As a self-proclaimed birthday hater, it has taken me 20 years to finally say…that I don’t hate my birthday anymore?
Like many women my age, I’ve been on a journey when it comes to my birthday. As a kid, birthdays were amazing. I’d daydream in class about what theme my party would be, where it would be, and what flavor cupcake we’d have (I always chose red velvet). It was all so magical. But as I got older, birthdays brought more anxiety than excitement. Between the pressure to have the perfect day and the lingering dread of getting older, the cake in my stomach always sat beside a bottomless, uneasy pit. And I wasn’t alone. Scrolling through TikTok and Instagram, I saw tons of posts echoing sentiments like “Hot girls cry on their birthdays,” or “Does anyone else HATE their birthday??” As far as I saw it, each year as I got older and older, I was getting further and further away from the simplicity, innocence, and ease of childhood. In other words, I was getting closer and closer to the complexity, responsibility, and weight of adulthood.
This hit especially hard as I reached the ages of 17, 18, and 19, and the pressures of university loomed. It felt like each year brought new decisions, each one more high-stakes than the last: What universities should I apply to? What should I study? Where should I study? The pressure to have it all together and know exactly what to do was too overwhelming, too real. As negative as it sounds, I used to view my birthdays through the lens of what I was losing. That was until my most recent birthday.
I turned 20 last week, and it felt like an important enough birthday to warrant a little more reflection than usual. In looking back on this past year and thinking about the upcoming one, something dawned on me: I have gained a lot. Since I turned 19 last September, I have a new home, new friends, and a new community in a completely new country. While it may be evident to some, it truly made me realize that each birthday brings a collection of new experiences, relationships, and lessons, and we should start defining birthdays by what we gain, not by what we’re leaving behind.

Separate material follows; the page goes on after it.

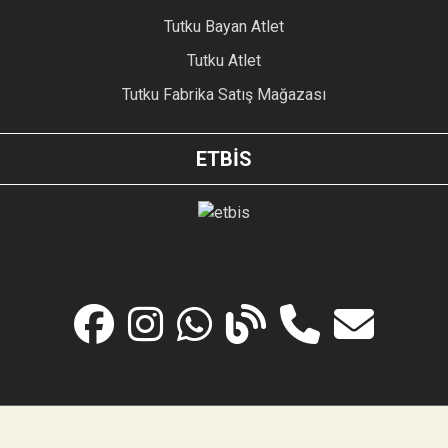
Tutku Bayan Atlet
Tutku Atlet
Tutku Fabrika Satış Mağazası
ETBİS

Reframing birthdays as an accumulation, not as a loss, reminds you of the things you should be grateful for. I, for one, am grateful that with my 20th year comes a new flat, new friends, and new experiences. Yes, I am getting closer to adulthood, but I am also gaining even more independence. Plus, adulting can be exciting! Making your own doctor’s appointments, while daunting at first, can be kind of…fun? Going grocery shopping, budgeting, and setting up your wifi can all feel empowering. Why not romanticise it?
Shifting your perspective on birthdays can help ease the pressure to have one perfect day by redirecting the focus away from just a single moment and toward the entire year and everything it brings. Personally, I like to treat my birthday like any other day, with the minor exception of setting aside time to write in my journal. Reflecting, setting intentions, and outlining my goals for the year helps highlight the positives, develop gratitude, and start the year on a motivated, more purposeful note. Getting older is a privilege, and adopting this mindset serves as a reminder of that.
If you couldn’t tell already, I am a deeply nostalgic person, and I don’t think that will ever go away. I’ll always reminisce about the days when my biggest worries were which snack to trade at recess or which crayon to use for the sky. The word “LinkedIn” will probably always give me chills. But shifting my mindset around birthdays (and growing up in general) has helped me hold space for both the fun of the past and the excitement of the future. It reminds me that aging doesn’t mean losing who I used to be; it means growing by adding new experiences, realizations, and moments to the person I already am. And that feels worth celebrating.